* Input records:
BEGIN
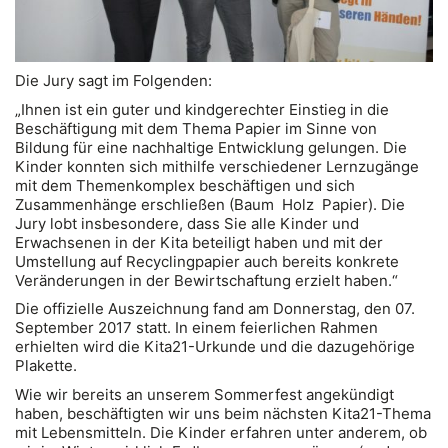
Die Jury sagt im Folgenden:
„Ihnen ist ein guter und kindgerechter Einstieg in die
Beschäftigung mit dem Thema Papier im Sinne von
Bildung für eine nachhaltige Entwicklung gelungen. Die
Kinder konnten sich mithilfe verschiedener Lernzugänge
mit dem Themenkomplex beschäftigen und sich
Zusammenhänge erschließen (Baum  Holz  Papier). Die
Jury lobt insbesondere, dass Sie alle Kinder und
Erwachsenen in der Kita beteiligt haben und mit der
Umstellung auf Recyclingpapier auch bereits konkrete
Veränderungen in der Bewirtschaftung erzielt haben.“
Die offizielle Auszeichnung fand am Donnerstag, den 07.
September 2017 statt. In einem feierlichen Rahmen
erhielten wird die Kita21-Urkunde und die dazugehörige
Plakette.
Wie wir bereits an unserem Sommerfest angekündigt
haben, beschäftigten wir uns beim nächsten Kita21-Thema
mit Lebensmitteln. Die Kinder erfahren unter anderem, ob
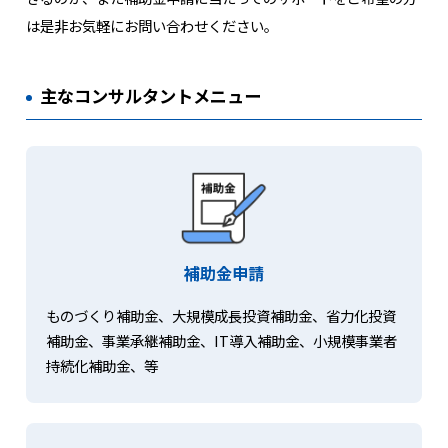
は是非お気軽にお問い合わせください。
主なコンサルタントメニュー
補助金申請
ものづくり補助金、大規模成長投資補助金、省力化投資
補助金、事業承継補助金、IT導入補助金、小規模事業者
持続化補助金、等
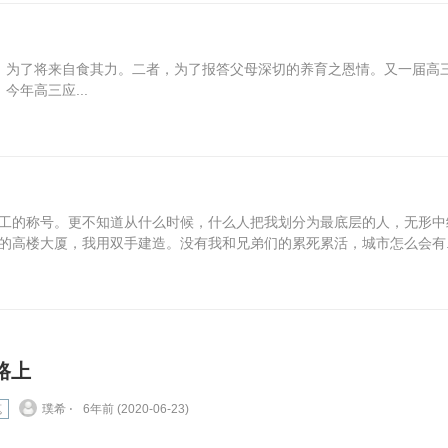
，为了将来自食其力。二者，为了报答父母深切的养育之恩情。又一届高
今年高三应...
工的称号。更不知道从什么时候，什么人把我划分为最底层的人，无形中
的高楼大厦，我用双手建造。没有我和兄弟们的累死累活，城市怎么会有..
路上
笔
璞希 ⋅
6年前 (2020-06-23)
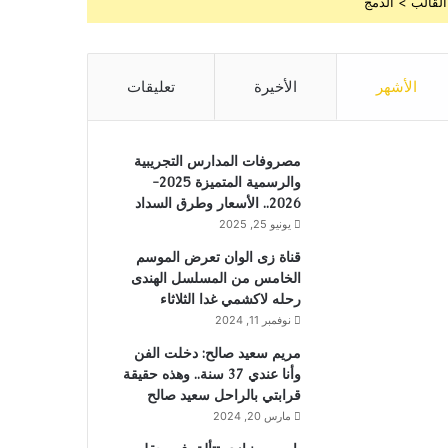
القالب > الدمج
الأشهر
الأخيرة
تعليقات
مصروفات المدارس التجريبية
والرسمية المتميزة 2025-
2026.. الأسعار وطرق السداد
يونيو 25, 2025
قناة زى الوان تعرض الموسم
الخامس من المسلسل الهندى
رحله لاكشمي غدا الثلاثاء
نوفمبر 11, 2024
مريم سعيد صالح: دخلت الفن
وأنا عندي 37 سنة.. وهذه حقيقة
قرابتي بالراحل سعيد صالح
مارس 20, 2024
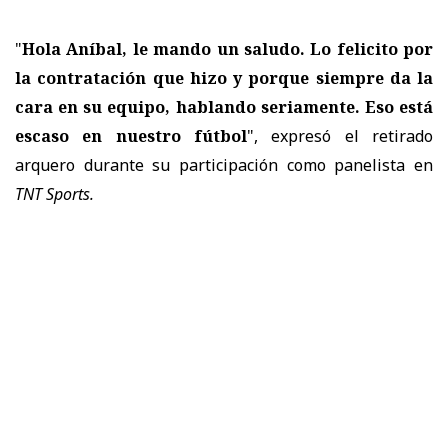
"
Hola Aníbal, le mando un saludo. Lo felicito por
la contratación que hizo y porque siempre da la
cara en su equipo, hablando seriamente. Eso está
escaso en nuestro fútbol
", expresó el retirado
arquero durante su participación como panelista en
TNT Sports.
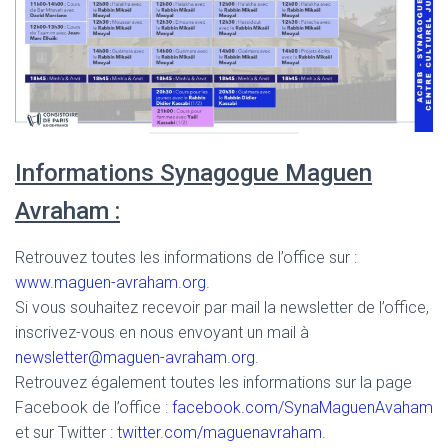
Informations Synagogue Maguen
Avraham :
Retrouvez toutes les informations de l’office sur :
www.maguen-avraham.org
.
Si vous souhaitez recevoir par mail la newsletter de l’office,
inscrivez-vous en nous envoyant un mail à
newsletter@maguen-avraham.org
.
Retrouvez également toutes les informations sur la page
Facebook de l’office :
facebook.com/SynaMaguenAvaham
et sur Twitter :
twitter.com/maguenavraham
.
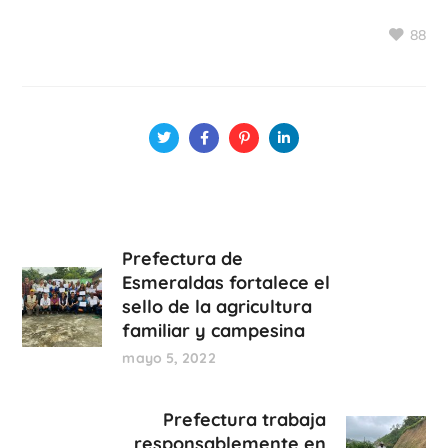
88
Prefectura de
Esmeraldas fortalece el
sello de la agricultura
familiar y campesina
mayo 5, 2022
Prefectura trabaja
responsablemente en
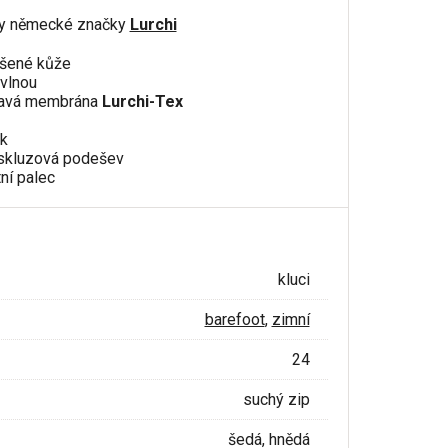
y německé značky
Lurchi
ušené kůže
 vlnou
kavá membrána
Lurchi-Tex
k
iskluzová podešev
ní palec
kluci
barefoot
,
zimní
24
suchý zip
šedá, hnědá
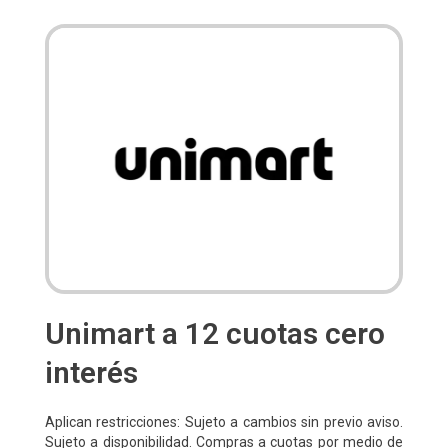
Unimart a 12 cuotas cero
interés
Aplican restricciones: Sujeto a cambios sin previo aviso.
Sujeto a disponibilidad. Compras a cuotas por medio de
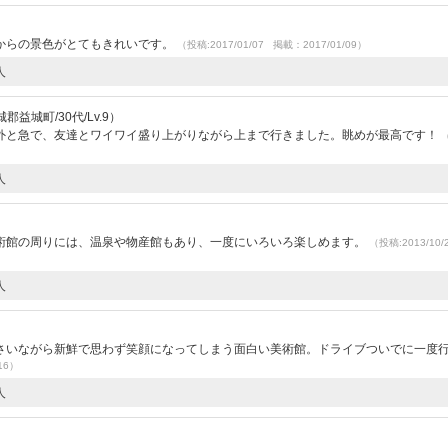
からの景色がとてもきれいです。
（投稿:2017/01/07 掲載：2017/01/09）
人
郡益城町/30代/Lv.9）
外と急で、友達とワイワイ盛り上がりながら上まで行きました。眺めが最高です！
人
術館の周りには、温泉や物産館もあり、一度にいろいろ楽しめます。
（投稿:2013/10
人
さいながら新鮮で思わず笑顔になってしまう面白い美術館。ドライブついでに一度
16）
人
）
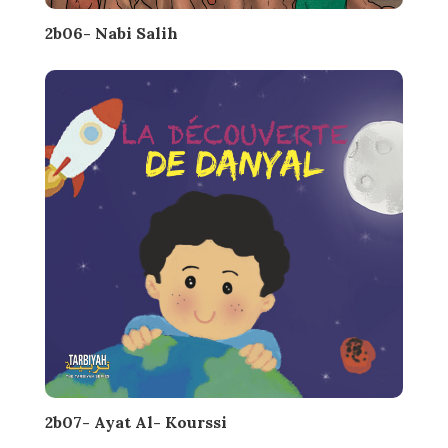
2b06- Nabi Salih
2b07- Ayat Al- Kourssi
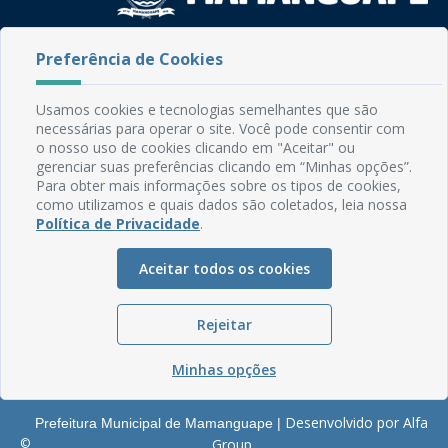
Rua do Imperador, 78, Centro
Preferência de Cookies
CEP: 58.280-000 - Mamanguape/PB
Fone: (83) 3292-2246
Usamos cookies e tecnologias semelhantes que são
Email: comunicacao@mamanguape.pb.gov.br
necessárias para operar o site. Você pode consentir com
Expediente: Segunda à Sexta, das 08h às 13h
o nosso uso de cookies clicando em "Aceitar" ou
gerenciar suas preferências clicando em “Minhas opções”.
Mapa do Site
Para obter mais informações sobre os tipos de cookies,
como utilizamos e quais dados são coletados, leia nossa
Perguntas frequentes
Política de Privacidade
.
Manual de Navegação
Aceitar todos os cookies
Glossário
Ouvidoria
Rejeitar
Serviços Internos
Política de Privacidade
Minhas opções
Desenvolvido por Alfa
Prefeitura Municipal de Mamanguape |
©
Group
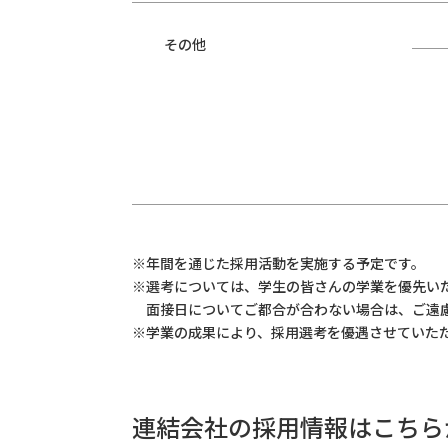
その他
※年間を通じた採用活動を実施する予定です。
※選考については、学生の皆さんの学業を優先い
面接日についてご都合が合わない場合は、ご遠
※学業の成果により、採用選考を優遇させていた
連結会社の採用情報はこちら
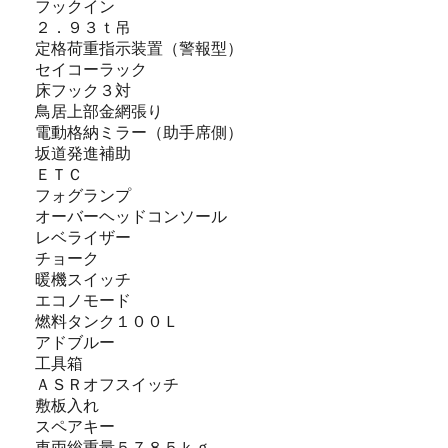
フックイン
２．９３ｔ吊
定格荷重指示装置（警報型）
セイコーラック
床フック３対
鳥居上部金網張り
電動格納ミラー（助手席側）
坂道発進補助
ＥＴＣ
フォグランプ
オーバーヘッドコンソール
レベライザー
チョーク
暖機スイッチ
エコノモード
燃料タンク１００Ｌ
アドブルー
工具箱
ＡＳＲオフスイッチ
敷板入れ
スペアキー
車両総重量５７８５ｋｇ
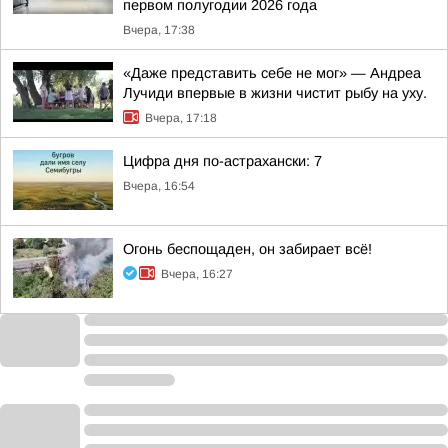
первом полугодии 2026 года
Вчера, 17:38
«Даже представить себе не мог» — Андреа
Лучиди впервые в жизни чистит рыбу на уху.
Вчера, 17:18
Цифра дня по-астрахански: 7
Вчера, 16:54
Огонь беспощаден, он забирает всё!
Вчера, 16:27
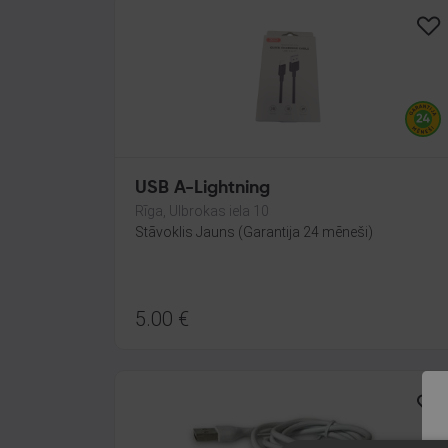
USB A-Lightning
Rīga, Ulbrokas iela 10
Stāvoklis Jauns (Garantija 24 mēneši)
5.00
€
END
* Aim of the task: Copy out every line above, from the one containing "Unimart a 12 cuotas cero" down to the one containing "2b07- Ayat Al- Kourssi", including both ends and leaving out the pictures.

* Task result:
Unimart a 12 cuotas cero
interés
Aplican restricciones: Sujeto a cambios sin previo aviso.
Sujeto a disponibilidad. Compras a cuotas por medio de
からの景色がとてもきれいです。
（投稿:2017/01/07 掲載：2017/01/09）
人
郡益城町/30代/Lv.9）
外と急で、友達とワイワイ盛り上がりながら上まで行きました。眺めが最高です！
人
術館の周りには、温泉や物産館もあり、一度にいろいろ楽しめます。
（投稿:2013/10
人
さいながら新鮮で思わず笑顔になってしまう面白い美術館。ドライブついでに一度
16）
人
）
2b06- Nabi Salih
2b07- Ayat Al- Kourssi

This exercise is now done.